This is an edited version of Chapter 5. The price from my book Advanced Introduction to Digital Marketing (2022), UK: Edward Elgar. It reviews and synthesizes the academic literature (mainly from marketing, but also from associated fields) on pricing in digital contexts.
Pricing decisions are among the few marketing decisions that bring in revenue for the brand, and because price exerts greater leverage than other profit drivers like costs or sales revenue, even small price changes can impact profit significantly, for increases as well as decreases (Dholakia, 2017). For consumers, not only is the price a crucial variable during decision making, but it also affects other stages of the digital customer journey in the CCDM framework, acting variously as a form of knowledge, a signifier of value and cultural meaning, a conveyor of social identity, and a means to exert influence during the buying process (Dholakia, 2019). Digital technology affects all these price characteristics, making prices more accessible and therefore, potentially more transparent, cheaper to change, and therefore more dynamic and short-lived. It allows the implementation of digitally-centric pricing structures like subscriptions, metered pricing, and auctions and enables customers to play a greater role in determining the price. These and other impacts of digital technology on prices and pricing strategy have been studied extensively by marketing scholars and are considered in this chapter.

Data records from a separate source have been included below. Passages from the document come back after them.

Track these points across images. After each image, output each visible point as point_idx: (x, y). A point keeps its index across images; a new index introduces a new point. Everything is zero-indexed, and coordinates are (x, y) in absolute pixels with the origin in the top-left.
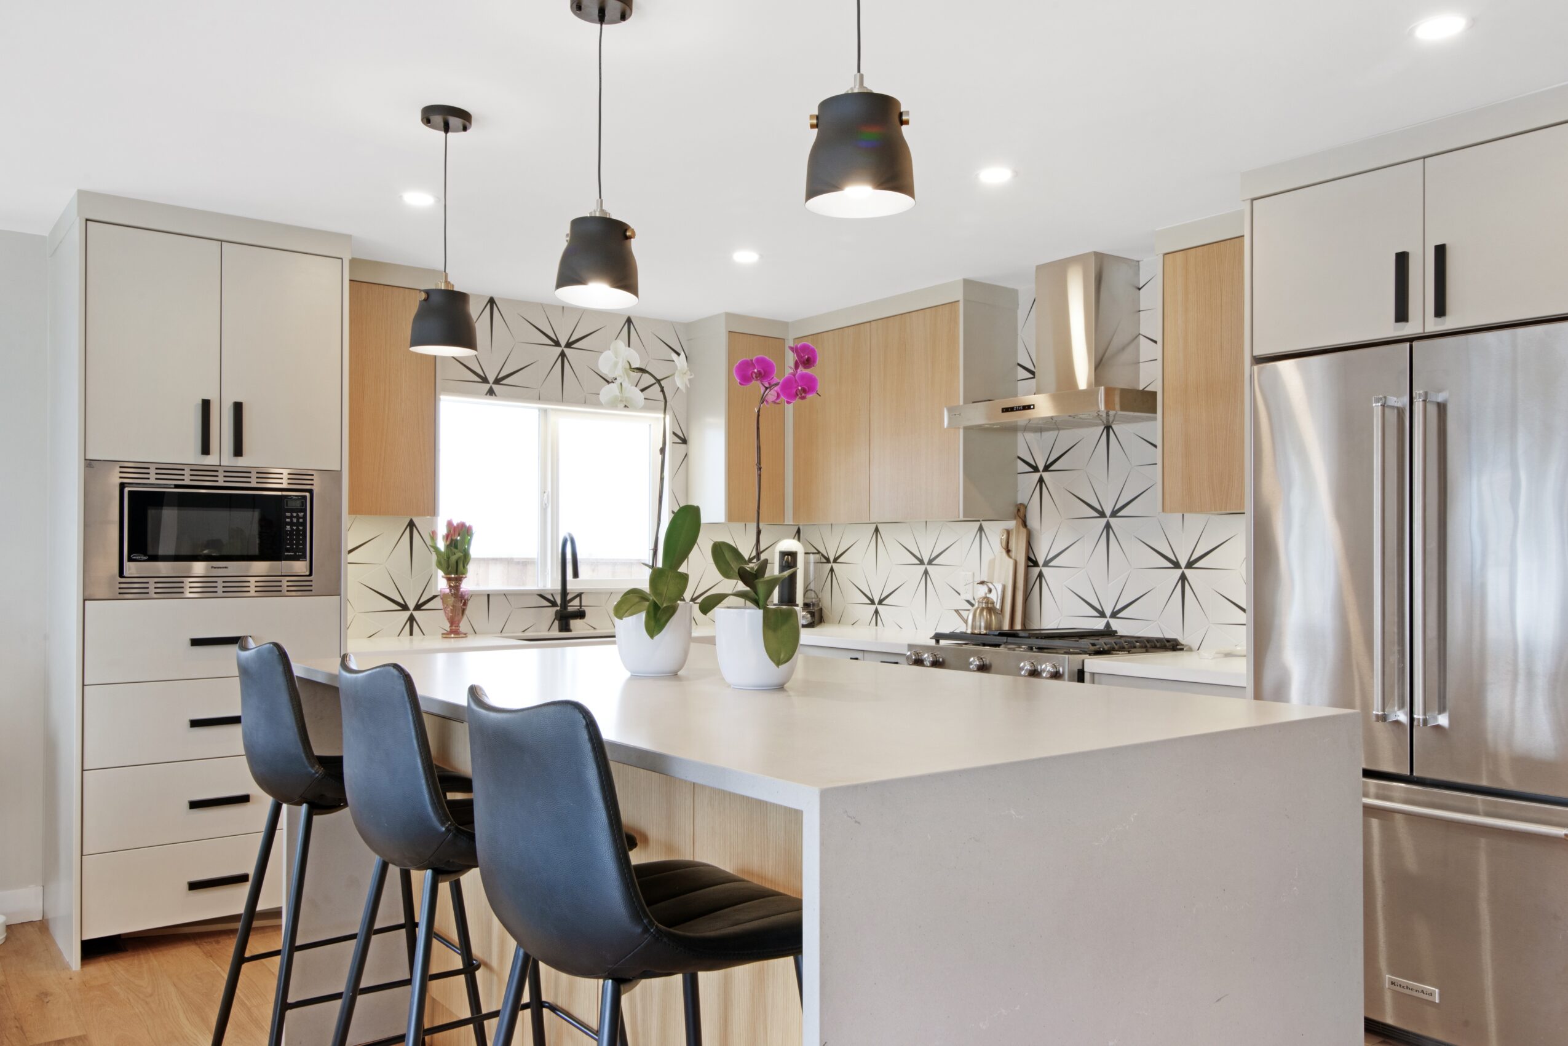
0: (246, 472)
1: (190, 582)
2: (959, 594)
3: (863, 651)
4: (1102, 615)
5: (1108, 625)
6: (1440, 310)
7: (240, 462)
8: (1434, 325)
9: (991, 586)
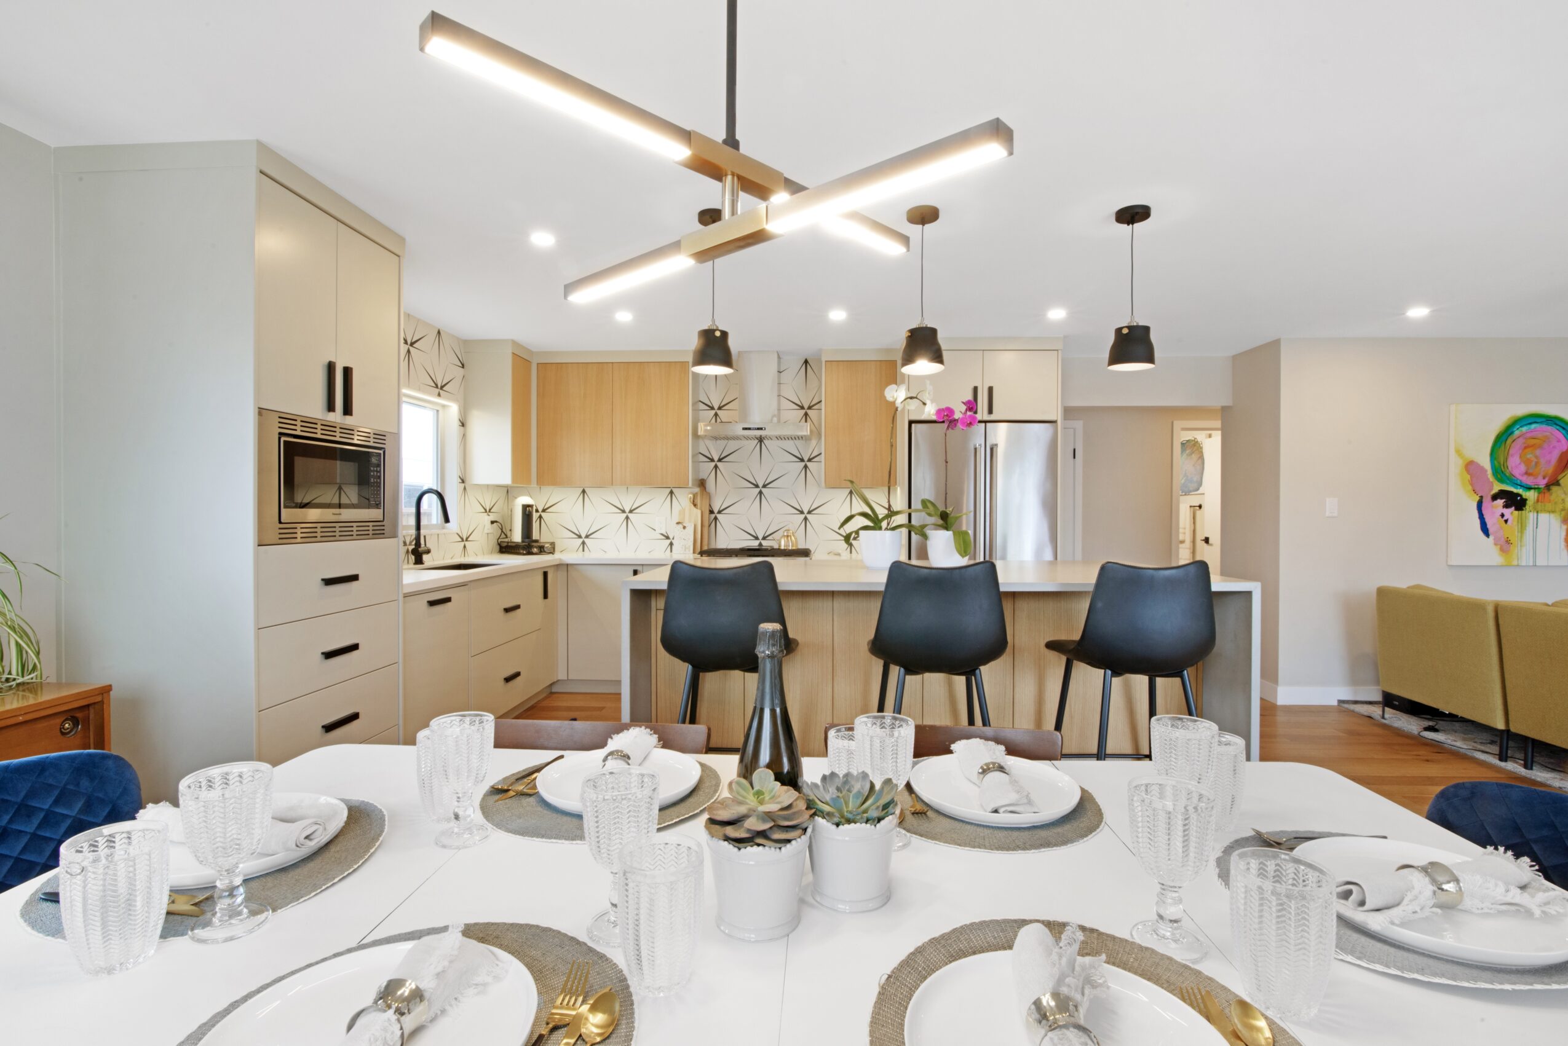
0: (349, 431)
1: (301, 528)
2: (655, 530)
3: (643, 565)
4: (757, 538)
5: (760, 544)
6: (990, 411)
7: (349, 421)
8: (986, 417)
9: (684, 525)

Price Dispersion and Price Transparency
From the early days of digital marketing, business scholars have cautioned that the abundant and easy availability of price information online would hurt the value of brands. By making prices and their inputs readily available to customers, the internet would reduce price dispersion (Brynjolfsson & Smith, 2000; Clay, Krishnan, & Wolfe, 2001; Pan, Ratchford, & Shankar, 2004) and increase price transparency (Sinha, 2000). These early discussions predicted that during the research, evaluation, and buying process, customers would give greater weight to the price than to other product attributes. They would compare prices across digital channels, choose the lowest-priced seller, leading to price premium and margin erosion even for strong brands (Bakos, 1997; Sinha, 2000; Tang & Xing, 2001).